→ **Qué debes hacer**
Según el texto sobre el compañero de habitación en el hospital, ¿qué enfermedad tenía Pedro?

→ **Fragmento de texto**

= = = = = = =

Durante las tres semanas que mi padre estuvo hospitalizado en la planta de Medicina Interna del Miguel Servet, en la primera de ellas, tuvo como compañero de habitación a Pedro. Pedro era un excelente paciente; un tipo divertidísimo, siempre de buen humor, siempre contando chistes, siempre una excelente persona. Sus hijos me dijeron que a su padre lo estaba devorando un cáncer de próstata extendido hasta el tuétano (nunca mejor dicho y peor sentido), y que a veces le causaba un dolor insoportable. Pero Pedro seguía riéndose de todo; contaba chistes sin parar, hacía reír a mi padre, le invitaba a cantar "asturianadas", seguía nuestras bromas como un chiquillo. Y también seguía amando hasta el límite; tranquilizaba a mi padre continuamente, le cogía de la mano por las noches si lo notaba desasosegado, animaba a sus hijos y a su mujer, animaba a las enfermeras, a las auxiliares, a nosotros… El paciente y el compañero ideal.

= = = = = = =

→ **Información proporcionada**
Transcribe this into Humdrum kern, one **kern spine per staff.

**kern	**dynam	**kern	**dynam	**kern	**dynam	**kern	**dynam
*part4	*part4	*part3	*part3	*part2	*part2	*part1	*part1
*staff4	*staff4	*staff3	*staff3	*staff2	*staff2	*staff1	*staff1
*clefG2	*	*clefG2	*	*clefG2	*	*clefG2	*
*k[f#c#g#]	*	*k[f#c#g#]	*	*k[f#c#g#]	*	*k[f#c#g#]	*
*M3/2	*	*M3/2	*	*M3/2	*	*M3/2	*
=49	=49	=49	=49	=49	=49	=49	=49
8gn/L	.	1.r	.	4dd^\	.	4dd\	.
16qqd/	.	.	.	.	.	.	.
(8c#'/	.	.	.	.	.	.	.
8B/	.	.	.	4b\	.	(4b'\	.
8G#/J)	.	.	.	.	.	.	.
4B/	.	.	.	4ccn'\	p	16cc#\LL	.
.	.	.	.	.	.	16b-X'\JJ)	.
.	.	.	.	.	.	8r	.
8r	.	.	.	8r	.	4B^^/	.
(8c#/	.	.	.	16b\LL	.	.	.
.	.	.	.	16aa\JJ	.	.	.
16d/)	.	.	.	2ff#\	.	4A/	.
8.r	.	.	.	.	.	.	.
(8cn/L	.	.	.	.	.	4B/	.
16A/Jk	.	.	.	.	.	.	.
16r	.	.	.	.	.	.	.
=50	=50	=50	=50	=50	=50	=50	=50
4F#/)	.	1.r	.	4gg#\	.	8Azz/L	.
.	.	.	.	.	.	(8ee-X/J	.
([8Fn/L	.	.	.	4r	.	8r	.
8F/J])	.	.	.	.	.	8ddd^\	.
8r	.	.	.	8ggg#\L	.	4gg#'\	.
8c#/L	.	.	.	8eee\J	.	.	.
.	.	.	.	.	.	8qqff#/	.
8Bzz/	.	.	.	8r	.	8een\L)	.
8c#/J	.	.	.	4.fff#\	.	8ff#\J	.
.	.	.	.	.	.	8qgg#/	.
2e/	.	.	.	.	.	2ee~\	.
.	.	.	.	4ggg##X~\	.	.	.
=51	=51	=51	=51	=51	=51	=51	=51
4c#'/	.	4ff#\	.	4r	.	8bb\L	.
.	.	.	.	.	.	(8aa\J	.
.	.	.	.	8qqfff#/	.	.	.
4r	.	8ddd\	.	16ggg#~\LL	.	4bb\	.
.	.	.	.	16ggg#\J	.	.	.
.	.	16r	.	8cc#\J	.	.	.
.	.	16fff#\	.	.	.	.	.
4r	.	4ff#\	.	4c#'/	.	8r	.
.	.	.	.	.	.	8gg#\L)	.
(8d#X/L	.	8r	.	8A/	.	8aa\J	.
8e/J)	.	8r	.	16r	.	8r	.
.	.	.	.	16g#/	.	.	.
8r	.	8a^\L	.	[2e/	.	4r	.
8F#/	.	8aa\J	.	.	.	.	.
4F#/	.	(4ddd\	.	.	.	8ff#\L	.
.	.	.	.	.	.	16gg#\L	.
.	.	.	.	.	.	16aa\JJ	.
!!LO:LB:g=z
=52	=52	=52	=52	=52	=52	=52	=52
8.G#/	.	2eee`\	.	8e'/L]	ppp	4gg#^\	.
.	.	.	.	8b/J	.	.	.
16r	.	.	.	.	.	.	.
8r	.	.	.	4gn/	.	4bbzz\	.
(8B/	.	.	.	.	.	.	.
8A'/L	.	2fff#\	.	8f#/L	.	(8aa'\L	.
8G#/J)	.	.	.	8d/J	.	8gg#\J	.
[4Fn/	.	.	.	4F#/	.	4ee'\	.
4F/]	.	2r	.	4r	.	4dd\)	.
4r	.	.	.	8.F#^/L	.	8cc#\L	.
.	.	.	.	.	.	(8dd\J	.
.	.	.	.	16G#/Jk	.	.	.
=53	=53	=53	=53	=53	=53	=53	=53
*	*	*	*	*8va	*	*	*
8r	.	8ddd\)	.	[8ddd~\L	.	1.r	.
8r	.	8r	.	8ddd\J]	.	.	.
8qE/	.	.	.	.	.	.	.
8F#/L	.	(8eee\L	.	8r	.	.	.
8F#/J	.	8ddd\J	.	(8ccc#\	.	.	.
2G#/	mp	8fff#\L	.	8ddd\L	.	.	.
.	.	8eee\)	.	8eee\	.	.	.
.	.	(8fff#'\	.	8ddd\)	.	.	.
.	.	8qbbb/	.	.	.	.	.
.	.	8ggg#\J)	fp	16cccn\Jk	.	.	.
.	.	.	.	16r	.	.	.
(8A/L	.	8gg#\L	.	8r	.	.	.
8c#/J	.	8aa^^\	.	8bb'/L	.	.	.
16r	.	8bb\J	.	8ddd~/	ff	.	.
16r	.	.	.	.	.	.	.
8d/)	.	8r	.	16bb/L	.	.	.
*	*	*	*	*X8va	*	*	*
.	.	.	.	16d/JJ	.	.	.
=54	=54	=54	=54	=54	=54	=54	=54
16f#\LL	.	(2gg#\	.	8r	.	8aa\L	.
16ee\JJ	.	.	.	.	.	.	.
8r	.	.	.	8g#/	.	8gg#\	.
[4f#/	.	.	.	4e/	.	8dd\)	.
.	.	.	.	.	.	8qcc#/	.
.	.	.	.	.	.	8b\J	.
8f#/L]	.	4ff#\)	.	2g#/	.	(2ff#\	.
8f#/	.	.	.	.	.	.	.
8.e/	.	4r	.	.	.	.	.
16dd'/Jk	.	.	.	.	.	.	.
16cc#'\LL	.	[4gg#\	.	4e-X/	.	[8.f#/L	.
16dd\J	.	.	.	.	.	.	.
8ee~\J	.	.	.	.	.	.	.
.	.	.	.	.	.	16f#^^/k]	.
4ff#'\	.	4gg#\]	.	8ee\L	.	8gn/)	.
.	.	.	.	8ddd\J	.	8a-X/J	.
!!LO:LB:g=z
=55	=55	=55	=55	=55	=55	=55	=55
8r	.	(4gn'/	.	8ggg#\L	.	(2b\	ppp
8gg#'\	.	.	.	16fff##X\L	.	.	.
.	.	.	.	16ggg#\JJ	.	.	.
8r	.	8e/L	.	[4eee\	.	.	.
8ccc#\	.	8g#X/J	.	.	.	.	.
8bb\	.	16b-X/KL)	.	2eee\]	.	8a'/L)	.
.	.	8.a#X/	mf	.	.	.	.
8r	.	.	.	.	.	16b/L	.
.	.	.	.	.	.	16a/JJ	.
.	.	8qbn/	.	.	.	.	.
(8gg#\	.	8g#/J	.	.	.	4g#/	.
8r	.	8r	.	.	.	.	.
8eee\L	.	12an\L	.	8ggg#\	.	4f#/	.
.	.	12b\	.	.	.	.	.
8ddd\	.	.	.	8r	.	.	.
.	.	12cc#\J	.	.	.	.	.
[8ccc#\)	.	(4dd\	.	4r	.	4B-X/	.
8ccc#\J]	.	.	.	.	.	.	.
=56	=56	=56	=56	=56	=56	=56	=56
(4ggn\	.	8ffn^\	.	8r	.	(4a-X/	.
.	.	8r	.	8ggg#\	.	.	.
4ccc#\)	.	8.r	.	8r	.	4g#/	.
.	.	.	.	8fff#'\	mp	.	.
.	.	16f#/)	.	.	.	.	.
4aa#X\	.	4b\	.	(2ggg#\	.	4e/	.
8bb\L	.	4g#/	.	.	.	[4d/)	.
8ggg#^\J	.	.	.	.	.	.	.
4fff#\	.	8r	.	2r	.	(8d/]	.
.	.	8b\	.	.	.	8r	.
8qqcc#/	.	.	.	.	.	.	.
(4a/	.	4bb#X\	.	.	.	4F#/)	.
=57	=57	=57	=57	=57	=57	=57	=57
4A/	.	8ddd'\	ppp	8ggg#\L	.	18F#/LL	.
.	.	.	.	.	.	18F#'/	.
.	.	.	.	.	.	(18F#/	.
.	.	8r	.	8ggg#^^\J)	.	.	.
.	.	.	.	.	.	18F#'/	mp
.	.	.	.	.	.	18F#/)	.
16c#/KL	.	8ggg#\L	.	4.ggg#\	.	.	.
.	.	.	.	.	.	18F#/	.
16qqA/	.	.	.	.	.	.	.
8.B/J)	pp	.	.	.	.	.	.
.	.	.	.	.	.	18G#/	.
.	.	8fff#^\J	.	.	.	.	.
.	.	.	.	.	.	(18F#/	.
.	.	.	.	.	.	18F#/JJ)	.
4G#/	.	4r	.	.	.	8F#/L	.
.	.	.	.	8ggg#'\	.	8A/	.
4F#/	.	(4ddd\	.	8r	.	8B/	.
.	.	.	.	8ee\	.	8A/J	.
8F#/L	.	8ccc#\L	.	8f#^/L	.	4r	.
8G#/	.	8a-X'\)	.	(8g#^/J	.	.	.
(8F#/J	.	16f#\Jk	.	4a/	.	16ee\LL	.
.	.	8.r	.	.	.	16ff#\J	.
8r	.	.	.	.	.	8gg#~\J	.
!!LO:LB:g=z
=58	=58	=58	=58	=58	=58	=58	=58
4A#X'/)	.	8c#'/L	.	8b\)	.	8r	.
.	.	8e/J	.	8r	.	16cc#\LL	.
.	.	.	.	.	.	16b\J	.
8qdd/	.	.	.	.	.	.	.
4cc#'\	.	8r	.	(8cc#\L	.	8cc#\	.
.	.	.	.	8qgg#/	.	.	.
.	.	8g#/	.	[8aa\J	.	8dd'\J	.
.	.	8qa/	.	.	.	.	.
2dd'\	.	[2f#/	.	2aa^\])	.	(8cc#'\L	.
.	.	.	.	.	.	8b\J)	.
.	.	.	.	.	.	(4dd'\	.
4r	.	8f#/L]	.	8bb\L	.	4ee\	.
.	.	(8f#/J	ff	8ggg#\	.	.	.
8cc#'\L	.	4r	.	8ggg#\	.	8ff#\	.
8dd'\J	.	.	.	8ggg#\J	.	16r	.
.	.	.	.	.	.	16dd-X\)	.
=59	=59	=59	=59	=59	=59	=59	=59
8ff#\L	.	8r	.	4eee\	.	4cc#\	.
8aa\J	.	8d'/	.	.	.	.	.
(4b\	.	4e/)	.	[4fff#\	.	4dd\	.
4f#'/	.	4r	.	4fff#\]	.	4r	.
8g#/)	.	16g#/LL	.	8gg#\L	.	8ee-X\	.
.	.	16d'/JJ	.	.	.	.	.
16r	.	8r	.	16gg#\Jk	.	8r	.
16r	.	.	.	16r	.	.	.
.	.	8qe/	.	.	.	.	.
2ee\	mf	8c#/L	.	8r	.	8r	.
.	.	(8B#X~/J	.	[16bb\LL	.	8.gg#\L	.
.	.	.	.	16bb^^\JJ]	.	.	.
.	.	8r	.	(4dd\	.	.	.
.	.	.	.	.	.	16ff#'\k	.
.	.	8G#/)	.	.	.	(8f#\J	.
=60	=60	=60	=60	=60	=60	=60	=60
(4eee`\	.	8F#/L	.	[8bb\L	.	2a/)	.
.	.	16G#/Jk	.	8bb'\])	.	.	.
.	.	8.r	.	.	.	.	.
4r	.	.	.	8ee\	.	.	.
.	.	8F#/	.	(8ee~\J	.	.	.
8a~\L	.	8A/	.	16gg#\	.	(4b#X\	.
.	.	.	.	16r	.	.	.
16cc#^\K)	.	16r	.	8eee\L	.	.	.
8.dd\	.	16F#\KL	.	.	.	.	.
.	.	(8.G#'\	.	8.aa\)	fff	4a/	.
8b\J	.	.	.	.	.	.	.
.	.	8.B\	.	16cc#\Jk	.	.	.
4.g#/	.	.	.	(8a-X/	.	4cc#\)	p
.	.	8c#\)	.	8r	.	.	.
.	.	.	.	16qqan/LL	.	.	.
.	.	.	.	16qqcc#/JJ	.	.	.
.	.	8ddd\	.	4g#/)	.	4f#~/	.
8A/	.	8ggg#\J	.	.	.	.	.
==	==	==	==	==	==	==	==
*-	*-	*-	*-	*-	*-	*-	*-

= = = = = = =

→ **Respuesta del ejercicio**
Un cáncer de próstata extendido hasta el tuétano.